On August 22, 2024, between 17:04 and 18:55 UTC, Atlassian customers using Jira, Jira Service Management, and Confluence experienced intermittent failures during login. Other affected features that faced intermittent failures are inviting teammates to Jira/Confluence, Jira Service Management helpseeker sign-up using email domain, and creating requests in the Jira portal.

The event was triggered by a faulty database configuration change, which caused approximately 25% of new login attempts to fail. The Automated Monitoring system detected the incident within five minutes and mitigated it by reverting the database configuration, which put Atlassian systems into a known-good state. The total time to resolution was about one hour and 51 minutes.

IMPACT

The overall impact was on August 22 2024, between 17:04 and 18:55 UTC on Jira, Jira Service Management, and Confluence products. The Incident caused service disruption to customers across all regions where the new logins experienced intermittent failures.

ROOT CAUSE

The issue was caused by a faulty database auto-scaling configuration change. As a result, 25% of the new Atlassian login attempts received HTTP 5xx errors.

REMEDIAL ACTIONS PLAN & NEXT STEPS

We know that outages impact your productivity. While we have a number of testing and preventative processes in place, this specific issue wasn’t identified because the change was related to the system's traffic load. The change reduced the database's autoscaling capacity, which was sufficient for low load conditions, but as traffic increased, the capacity was not enough. The automated testing didn’t load the system enough to detect the issue.

We are prioritizing the following improvement actions to avoid repeating this type of incident:

  • Streamline the login flow such that inviting teammates or helpseeker sign-ups etc are not part of the main workflow;
  • Improve the deployment pipelines such that changes to resources like database can be deployed and tested independent of the code for faster delivery.

Furthermore, we deploy our changes progressively to avoid broad impact. This works well for changes in code, but in this case, the change was to a global resource like database configuration where it gets deployed universally.
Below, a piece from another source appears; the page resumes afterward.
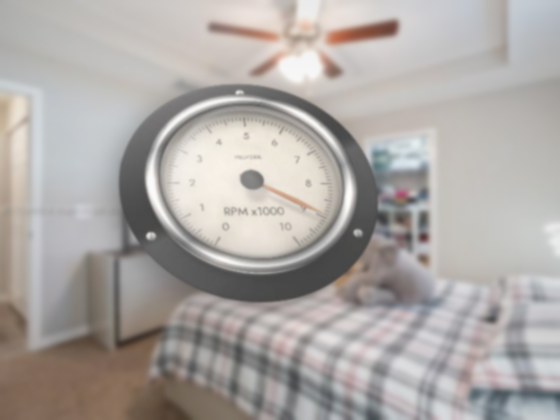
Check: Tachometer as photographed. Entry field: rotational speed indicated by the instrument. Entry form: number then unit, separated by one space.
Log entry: 9000 rpm
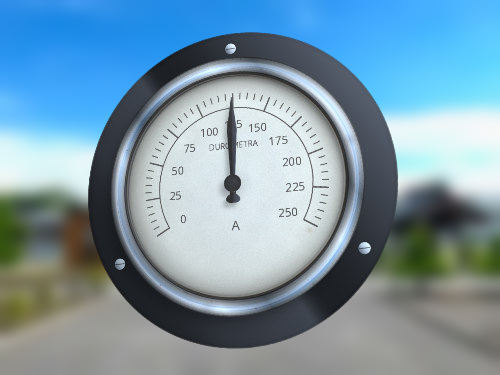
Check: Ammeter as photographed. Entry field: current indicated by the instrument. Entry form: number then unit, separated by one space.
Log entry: 125 A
To minimize the impact of changes to our environments, we will implement additional preventative measures such as:

  • Update the testing guidelines so that any database/infrastructure change needs to complete more thorough performance and reliability testing;
  • Fix the dashboards for the traffic monitoring such that they show traffic for correct tables and indices.
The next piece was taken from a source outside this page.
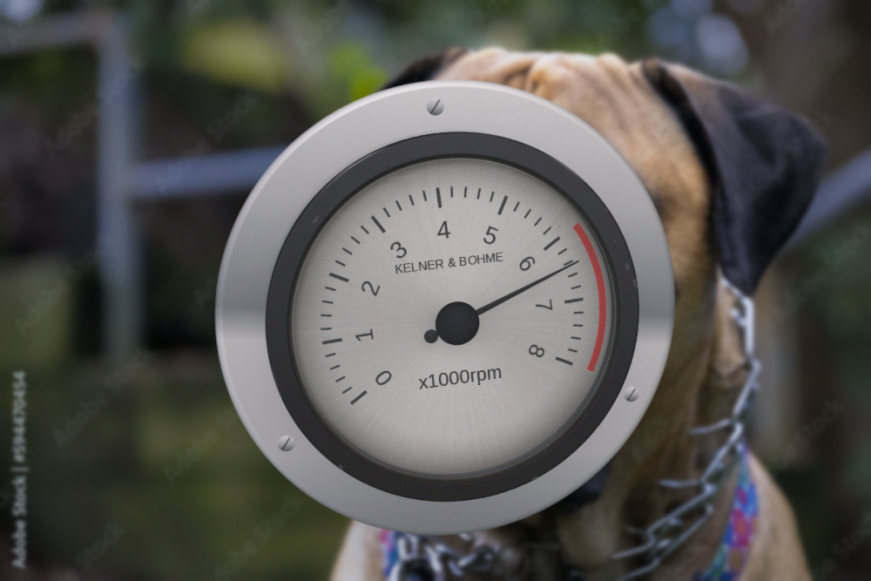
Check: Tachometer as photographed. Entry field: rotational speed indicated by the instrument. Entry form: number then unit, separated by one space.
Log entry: 6400 rpm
We apologize to customers whose services were impacted during this incident; we are taking immediate steps to improve the platform’s performance and availability.

Thanks,

Atlassian Customer Support

Posted Aug 30, 2024 - 21:34 UTC

Resolved
Between 17:08 UTC and 18:55 UTC, we experienced log-in timing out on some customers for Confluence, Jira Service Management, and Jira. The issue has been resolved and the service is operating normally.
Posted Aug 22, 2024 - 19:26 UTC
Investigating
We are investigating reports of intermittent login errors to create new sessions for SOME Confluence, Jira Service Management, and Jira Cloud customers. Once we identify the root cause, we will provide more details.
Posted Aug 22, 2024 - 18:38 UTC
This incident affected: Authentication and User Management.